▶ [Work to complete] Swap every "pie chart" in the listing below for "circle graph" and write out the lines again with nothing else changed. Leave the pictures out of your version.

(Rendered chart images)
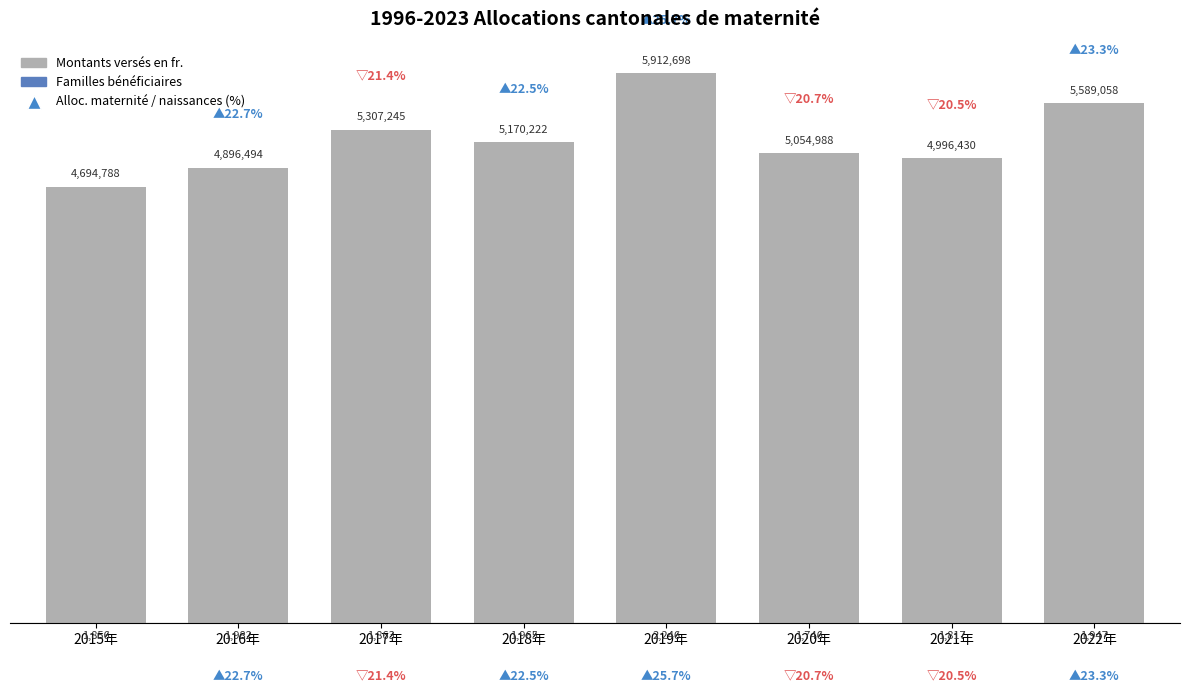

What is the greatest value displayed?

5912698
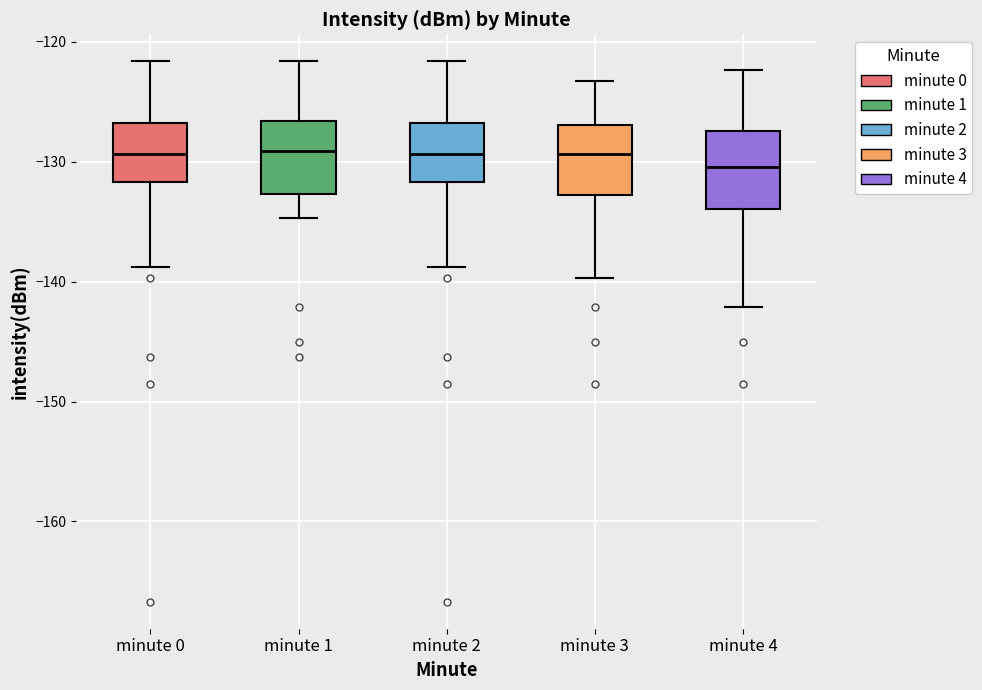

Where is the upper edge of the box for minute 3 on the y-axis? The values are not printed on the chart, so give them approximately, as read against the axis.

-127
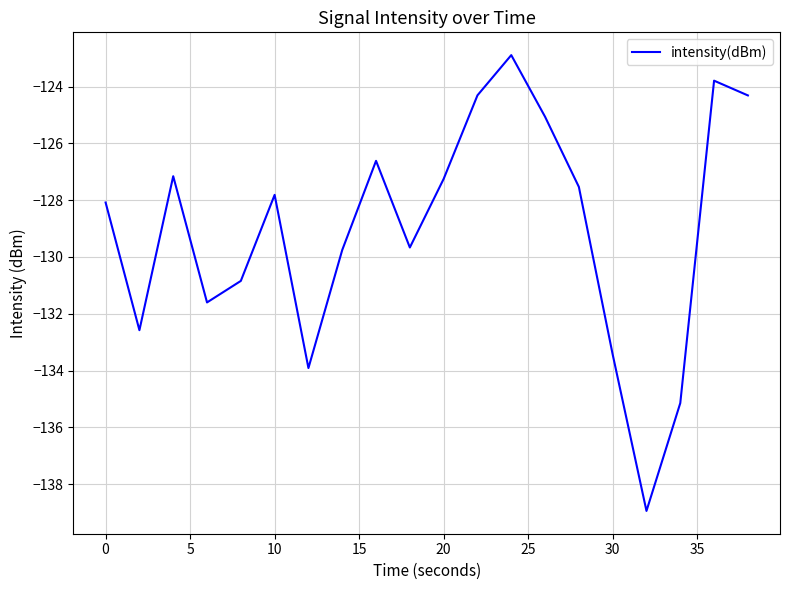

Reading left to right, what are all the values shown in this chart?

-128.1	-132.6	-127.2	-131.6	-130.8	-127.8	-133.9	-129.8	-126.6	-129.7	-127.3	-124.3	-122.9	-125.1	-127.5	-133.4	-138.9	-135.1	-123.8	-124.3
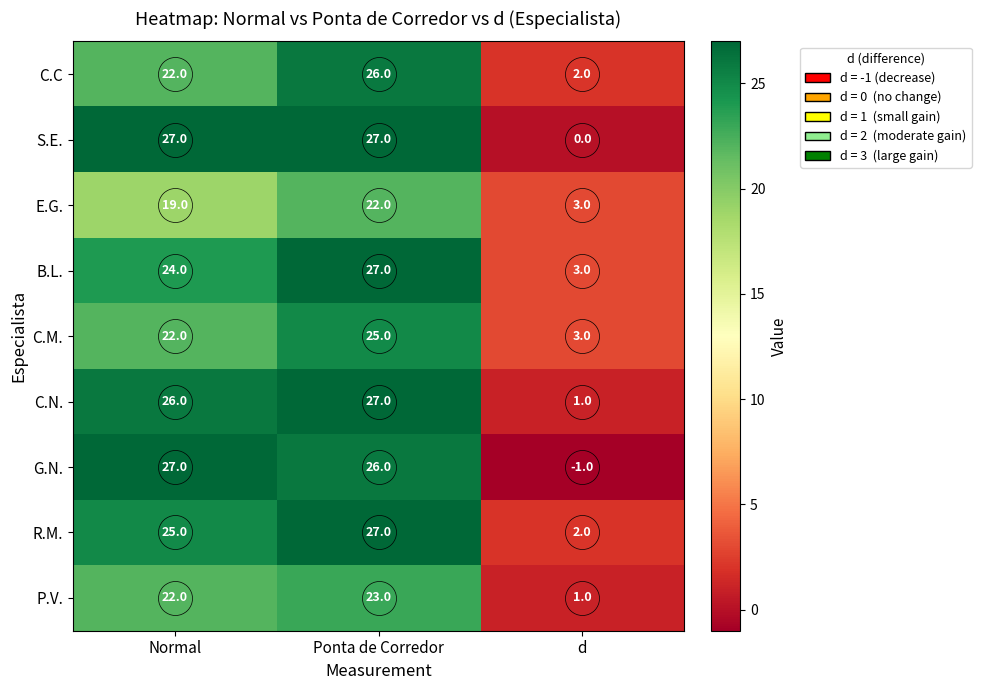

Is the value of B.L. at Normal greater than the value of R.M. at d?

Yes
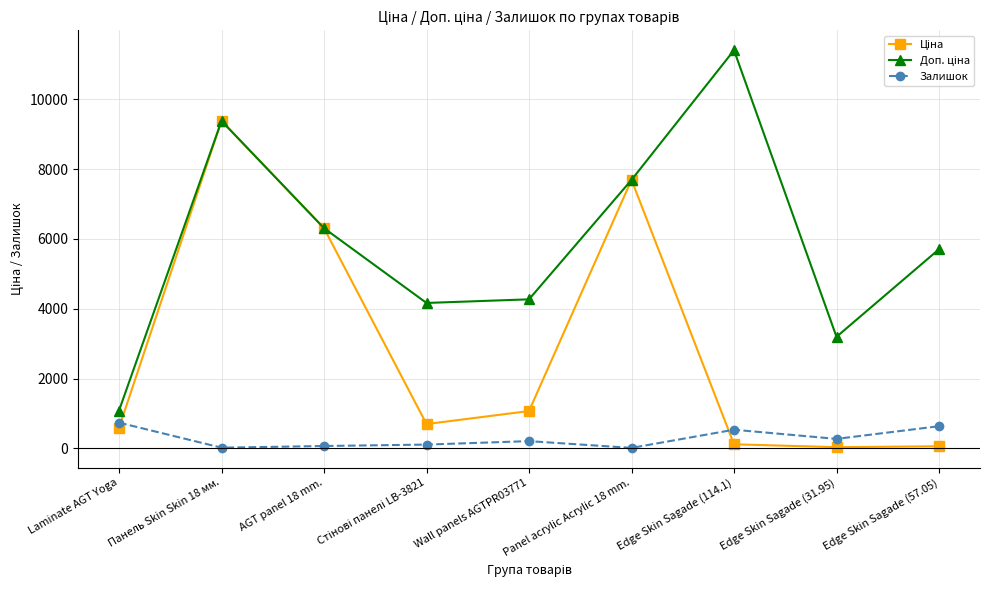

What is the smallest value displayed?

11.0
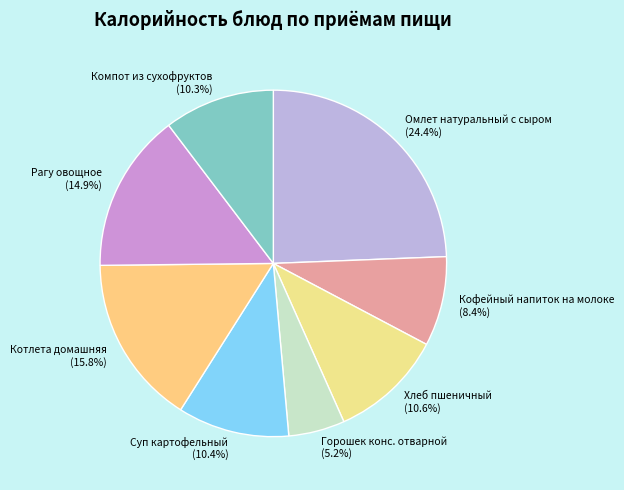

How many segments does this pie chart have?

8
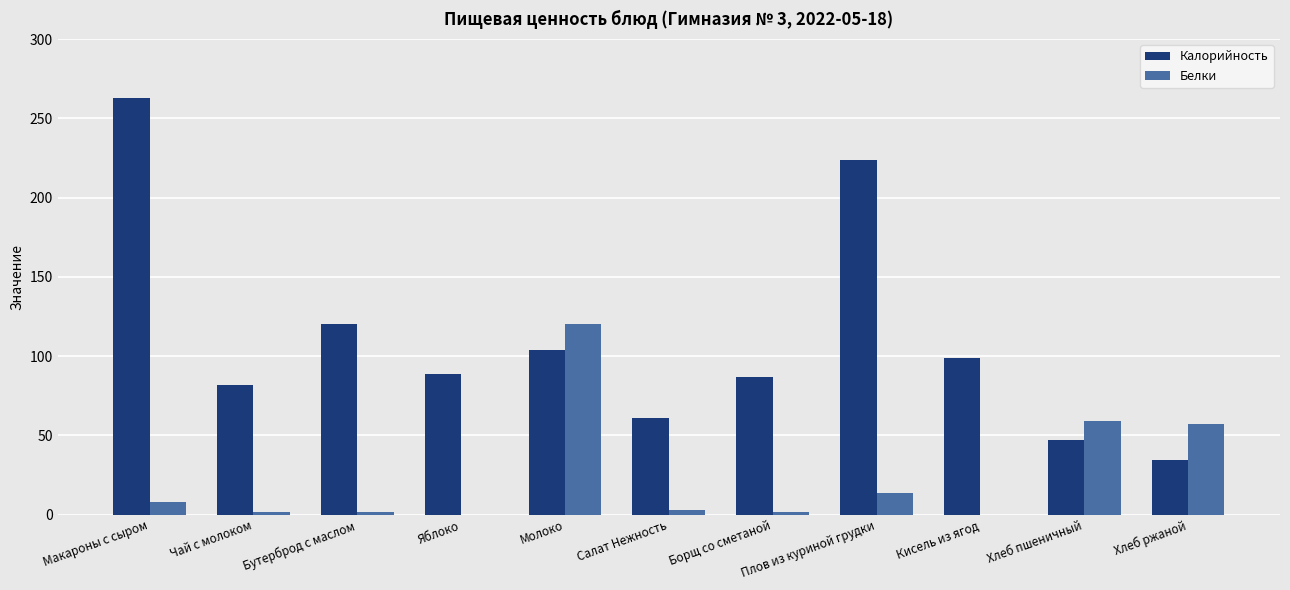

Is it true that Калорийность equals 104.0 at Молоко?

True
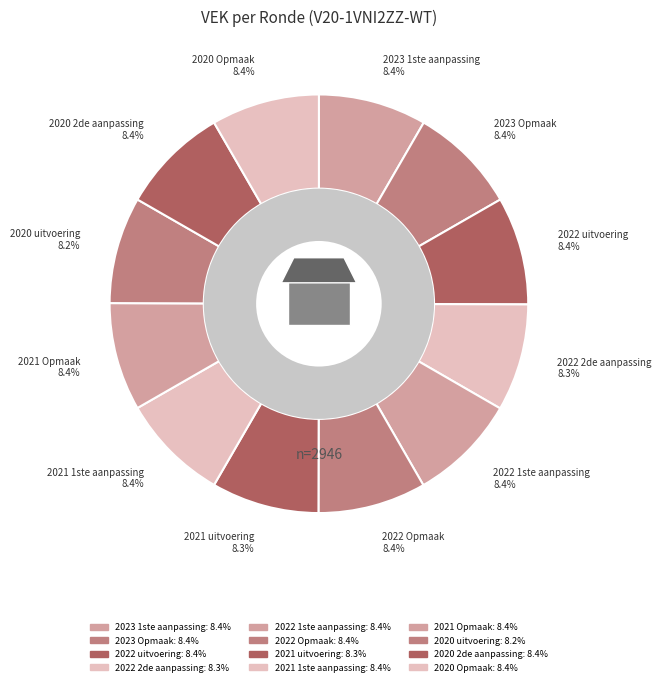

How many slices are in this pie chart?

12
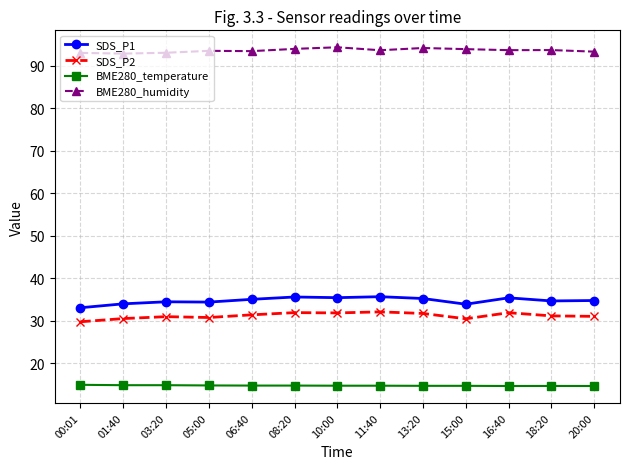

What is the label of the 11th point from the right?

03:20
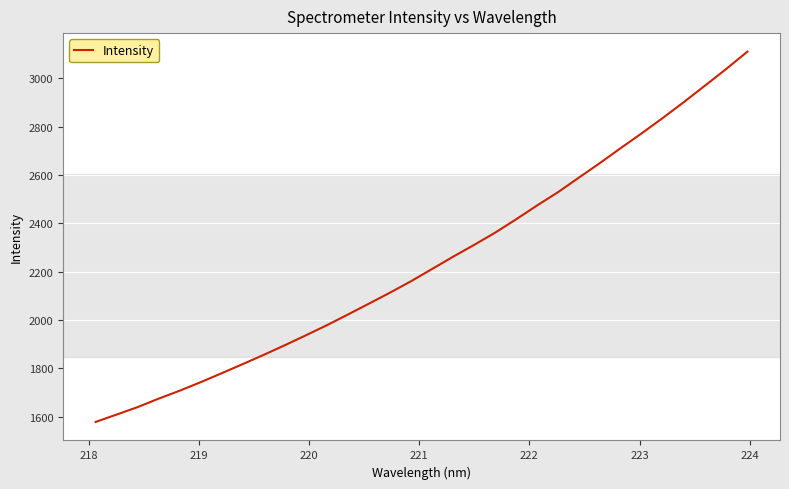

What is the difference between the maximum and minimum values?

1533.0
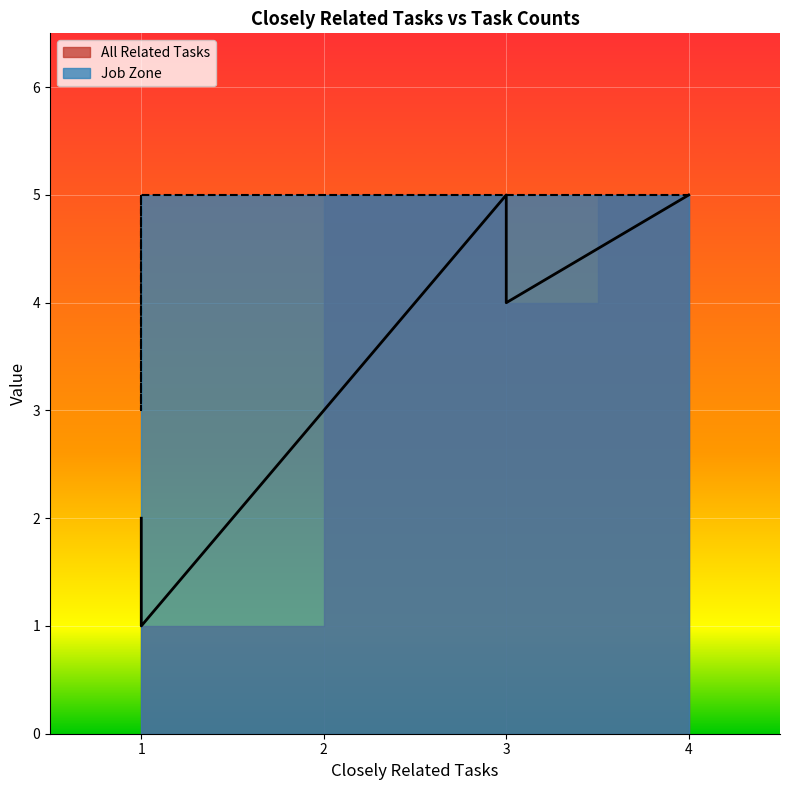

What is the maximum value shown in the chart?

5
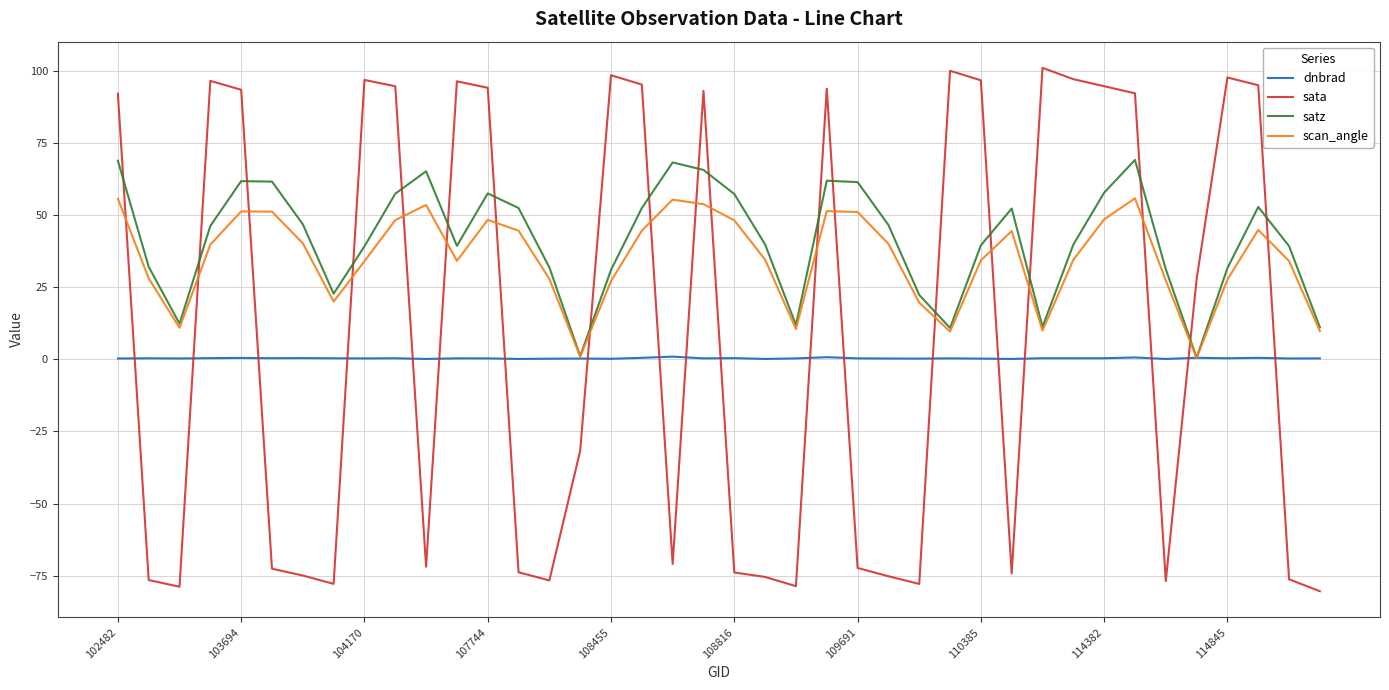

What is the sum of all scan_angle values?

1405.6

▶ [Output below]
What is the greatest value displayed?

5912698

Where is the upper edge of the box for minute 3 on the y-axis? The values are not printed on the chart, so give them approximately, as read against the axis.

-127

Reading left to right, what are all the values shown in this chart?

-128.1	-132.6	-127.2	-131.6	-130.8	-127.8	-133.9	-129.8	-126.6	-129.7	-127.3	-124.3	-122.9	-125.1	-127.5	-133.4	-138.9	-135.1	-123.8	-124.3

Is the value of B.L. at Normal greater than the value of R.M. at d?

Yes

What is the smallest value displayed?

11.0

How many segments does this circle graph have?

8

Is it true that Калорийность equals 104.0 at Молоко?

True

How many slices are in this circle graph?

12

What is the label of the 11th point from the right?

03:20

What is the difference between the maximum and minimum values?

1533.0

What is the maximum value shown in the chart?

5

What is the sum of all scan_angle values?

1405.6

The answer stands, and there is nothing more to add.